Records excerpted from a collection ▸
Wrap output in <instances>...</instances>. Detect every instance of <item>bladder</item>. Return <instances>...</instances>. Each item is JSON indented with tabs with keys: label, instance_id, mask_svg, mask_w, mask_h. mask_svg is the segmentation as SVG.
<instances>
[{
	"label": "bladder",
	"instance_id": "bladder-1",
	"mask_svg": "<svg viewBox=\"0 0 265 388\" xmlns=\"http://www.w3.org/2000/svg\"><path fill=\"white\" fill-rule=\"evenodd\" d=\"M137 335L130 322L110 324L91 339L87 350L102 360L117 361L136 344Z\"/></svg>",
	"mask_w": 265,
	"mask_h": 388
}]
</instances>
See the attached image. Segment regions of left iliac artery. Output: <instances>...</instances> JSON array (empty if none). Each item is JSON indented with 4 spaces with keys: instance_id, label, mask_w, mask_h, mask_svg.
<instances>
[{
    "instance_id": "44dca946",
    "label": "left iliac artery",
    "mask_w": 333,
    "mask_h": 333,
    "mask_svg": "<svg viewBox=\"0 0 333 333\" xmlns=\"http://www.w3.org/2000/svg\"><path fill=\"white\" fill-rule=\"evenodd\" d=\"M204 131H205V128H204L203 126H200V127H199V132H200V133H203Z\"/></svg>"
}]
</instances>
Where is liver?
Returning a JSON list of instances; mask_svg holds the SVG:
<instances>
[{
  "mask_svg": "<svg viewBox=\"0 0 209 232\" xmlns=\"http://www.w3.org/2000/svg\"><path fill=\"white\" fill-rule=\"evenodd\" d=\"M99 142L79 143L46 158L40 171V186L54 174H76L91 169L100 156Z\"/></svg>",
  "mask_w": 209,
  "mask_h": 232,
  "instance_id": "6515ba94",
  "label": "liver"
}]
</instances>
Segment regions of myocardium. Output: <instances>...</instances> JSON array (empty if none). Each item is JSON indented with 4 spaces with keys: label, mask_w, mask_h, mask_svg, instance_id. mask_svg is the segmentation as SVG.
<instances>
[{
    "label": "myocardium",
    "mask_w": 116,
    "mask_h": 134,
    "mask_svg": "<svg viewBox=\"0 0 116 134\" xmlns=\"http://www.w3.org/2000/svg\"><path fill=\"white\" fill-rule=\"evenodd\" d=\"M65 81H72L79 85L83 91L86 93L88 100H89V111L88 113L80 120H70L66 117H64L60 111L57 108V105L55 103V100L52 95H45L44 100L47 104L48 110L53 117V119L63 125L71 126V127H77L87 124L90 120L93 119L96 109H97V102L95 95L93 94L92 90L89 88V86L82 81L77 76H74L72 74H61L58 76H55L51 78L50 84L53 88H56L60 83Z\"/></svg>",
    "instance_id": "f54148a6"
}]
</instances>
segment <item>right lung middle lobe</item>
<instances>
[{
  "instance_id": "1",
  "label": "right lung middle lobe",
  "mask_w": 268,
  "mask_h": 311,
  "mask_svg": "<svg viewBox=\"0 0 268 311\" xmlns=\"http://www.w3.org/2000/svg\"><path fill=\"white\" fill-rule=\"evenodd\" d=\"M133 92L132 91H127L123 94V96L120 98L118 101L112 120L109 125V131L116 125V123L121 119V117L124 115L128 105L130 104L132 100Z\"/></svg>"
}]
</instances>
---
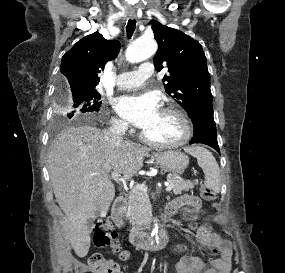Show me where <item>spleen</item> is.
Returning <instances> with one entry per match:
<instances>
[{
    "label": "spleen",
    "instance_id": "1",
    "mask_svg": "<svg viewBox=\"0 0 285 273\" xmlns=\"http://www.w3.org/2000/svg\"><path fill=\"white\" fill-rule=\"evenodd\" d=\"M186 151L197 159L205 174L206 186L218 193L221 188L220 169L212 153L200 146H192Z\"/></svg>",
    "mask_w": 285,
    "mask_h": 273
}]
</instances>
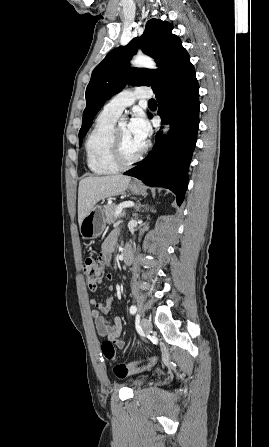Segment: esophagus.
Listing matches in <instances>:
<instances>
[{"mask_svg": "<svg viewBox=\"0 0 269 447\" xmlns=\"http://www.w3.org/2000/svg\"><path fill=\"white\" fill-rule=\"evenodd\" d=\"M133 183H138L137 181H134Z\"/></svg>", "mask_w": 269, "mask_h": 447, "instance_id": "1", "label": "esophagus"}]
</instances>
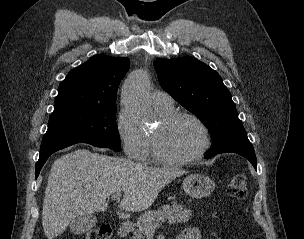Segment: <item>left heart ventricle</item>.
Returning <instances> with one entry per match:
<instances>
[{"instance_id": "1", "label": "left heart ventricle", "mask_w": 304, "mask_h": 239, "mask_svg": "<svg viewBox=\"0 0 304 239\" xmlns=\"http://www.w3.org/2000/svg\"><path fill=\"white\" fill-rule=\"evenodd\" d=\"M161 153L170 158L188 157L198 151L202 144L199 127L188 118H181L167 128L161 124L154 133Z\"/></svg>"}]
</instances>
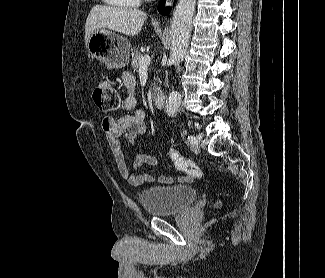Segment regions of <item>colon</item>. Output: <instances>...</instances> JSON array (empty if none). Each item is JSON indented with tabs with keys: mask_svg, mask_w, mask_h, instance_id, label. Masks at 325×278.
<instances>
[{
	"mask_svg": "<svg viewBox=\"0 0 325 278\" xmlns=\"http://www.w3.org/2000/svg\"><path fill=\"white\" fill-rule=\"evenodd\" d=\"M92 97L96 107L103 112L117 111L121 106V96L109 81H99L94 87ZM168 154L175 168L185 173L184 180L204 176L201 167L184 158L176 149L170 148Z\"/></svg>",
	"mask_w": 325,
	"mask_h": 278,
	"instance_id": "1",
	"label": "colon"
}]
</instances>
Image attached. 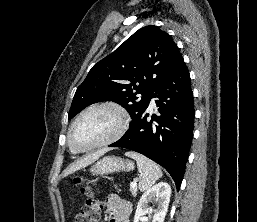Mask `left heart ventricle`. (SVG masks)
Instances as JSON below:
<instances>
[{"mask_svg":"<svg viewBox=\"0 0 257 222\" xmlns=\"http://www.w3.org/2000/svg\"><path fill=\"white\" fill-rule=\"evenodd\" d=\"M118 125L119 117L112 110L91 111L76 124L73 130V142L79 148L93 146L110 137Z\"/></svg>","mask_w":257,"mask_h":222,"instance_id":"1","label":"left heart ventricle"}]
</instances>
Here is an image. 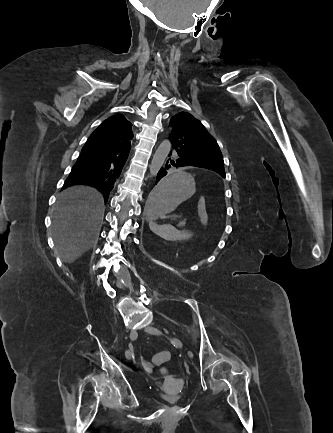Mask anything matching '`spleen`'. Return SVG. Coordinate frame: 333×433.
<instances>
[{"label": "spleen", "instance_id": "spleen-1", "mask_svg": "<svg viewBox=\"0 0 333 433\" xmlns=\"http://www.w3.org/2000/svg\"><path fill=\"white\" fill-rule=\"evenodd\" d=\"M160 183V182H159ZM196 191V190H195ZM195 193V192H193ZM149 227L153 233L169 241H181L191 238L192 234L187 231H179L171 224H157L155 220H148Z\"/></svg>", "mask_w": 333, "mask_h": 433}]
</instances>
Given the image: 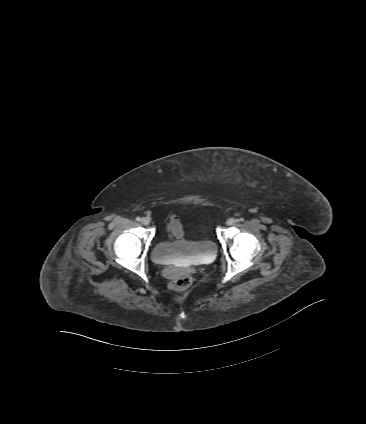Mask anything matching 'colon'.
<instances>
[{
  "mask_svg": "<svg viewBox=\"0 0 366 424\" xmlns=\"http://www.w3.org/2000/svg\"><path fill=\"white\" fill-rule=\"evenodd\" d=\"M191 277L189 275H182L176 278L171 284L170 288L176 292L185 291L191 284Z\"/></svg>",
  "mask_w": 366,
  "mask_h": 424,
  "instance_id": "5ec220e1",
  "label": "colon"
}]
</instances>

What you need to do ▸
From the listing above, pick out every line that contains the string "spaces" and copy each of those lines.

Response to the task ▸
See the attached image. Segment regions of left iliac artery. Output: <instances>...</instances> JSON array (empty if none). Each item is JSON indented with 4 spaces with keys: instance_id, label, mask_w, mask_h, mask_svg.
Segment regions of myocardium. Output: <instances>...</instances> JSON array (empty if none). Each item is JSON indented with 4 spaces with keys: label, mask_w, mask_h, mask_svg, instance_id. mask_svg is the segmentation as SVG.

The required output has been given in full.